§ PROBLEMS TO SOLVE:
1) In the programming forum excerpt, reproduce word for word the stretch from "1. once I have" through "do it better?".
2) According to the programming forum excerpt, which input value serves as the delimiter that makes the program quit?

§ SOURCE PASSAGE:

::::::

1. once I have added the functions I get result=0. when the caluclation (n*=1;sum+=n; ) was in main() it worked OK. Why is that?!
2. in line 26 I check if it is pair or uneven in a primitive way. how would I do it better?
Answer -
It will be easier for me to debug this code, if I know what it is doing!
So, please tell me what was the problem statement (for which you wrote code).
And also input and expected output?

-ssnkumar

The original task is to take as an input unlimited quantity of positive integers. The delimeter is -1, which means after I write -1, the program quits. The goal is to calculate sort of inspection digit, based on the following algorithm:
first digit multiple by 1
second digit multiple by 2
third digit multiple by 1
forth digit multiple by 2
etc...

::::::

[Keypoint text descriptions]
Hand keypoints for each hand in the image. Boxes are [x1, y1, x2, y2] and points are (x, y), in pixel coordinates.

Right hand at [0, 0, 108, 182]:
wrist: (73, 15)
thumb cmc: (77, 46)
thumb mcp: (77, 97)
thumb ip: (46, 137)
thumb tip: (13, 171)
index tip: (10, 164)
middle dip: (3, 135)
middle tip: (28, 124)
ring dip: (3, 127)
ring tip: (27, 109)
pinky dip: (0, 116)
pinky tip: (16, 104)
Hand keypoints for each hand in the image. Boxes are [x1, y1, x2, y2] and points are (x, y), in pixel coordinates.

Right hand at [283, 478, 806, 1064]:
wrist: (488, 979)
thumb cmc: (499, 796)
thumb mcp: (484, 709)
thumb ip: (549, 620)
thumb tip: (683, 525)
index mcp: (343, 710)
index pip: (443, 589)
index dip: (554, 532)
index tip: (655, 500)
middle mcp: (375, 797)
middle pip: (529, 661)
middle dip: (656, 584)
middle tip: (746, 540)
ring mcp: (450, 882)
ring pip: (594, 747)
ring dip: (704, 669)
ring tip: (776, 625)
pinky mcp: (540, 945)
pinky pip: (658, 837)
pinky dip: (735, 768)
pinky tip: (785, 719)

::::::

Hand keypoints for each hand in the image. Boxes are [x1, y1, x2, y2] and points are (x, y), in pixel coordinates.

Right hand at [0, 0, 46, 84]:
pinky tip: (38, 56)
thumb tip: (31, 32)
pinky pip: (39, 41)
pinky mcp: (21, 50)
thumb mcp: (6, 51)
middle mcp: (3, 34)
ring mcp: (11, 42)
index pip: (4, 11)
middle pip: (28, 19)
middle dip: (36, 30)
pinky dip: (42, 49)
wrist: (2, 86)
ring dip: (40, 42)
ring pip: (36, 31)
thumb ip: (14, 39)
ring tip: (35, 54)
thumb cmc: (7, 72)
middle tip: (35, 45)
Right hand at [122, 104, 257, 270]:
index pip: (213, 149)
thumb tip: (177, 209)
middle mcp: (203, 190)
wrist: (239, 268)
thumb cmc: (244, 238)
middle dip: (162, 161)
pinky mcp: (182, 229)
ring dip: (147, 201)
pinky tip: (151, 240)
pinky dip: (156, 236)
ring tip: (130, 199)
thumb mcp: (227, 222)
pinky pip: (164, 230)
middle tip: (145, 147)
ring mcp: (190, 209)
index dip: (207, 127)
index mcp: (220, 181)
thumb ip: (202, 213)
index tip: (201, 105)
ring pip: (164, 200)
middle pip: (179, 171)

::::::

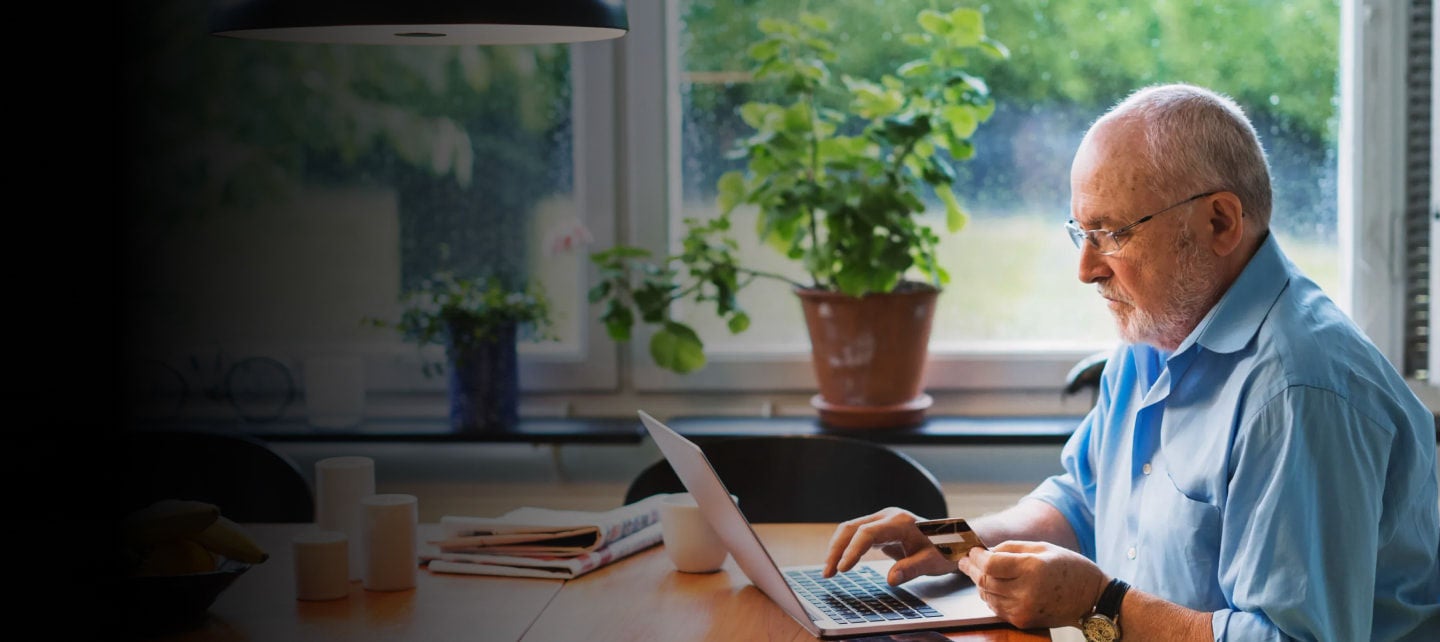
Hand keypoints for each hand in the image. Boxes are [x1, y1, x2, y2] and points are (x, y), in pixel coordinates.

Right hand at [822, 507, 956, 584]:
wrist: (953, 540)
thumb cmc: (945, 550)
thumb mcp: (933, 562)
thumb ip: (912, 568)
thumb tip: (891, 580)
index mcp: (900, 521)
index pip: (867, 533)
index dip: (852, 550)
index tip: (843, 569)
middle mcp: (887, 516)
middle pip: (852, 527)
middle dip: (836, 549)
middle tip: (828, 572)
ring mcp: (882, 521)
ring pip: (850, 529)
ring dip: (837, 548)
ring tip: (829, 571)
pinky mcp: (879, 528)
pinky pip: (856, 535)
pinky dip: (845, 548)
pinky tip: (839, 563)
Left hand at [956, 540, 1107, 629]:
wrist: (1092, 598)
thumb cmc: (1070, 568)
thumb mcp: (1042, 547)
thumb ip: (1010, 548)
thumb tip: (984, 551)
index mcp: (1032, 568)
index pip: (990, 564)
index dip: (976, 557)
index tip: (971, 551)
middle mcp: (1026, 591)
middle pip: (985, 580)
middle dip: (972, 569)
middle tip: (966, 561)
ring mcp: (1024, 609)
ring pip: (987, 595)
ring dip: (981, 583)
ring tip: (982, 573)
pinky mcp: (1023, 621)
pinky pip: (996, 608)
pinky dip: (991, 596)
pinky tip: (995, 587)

::::::

§ ANSWER SET:
1)
1. once I have added the functions I get result=0. when the caluclation (n*=1;sum+=n; ) was in main() it worked OK. Why is that?!
2. in line 26 I check if it is pair or uneven in a primitive way. how would I do it better?

2) -1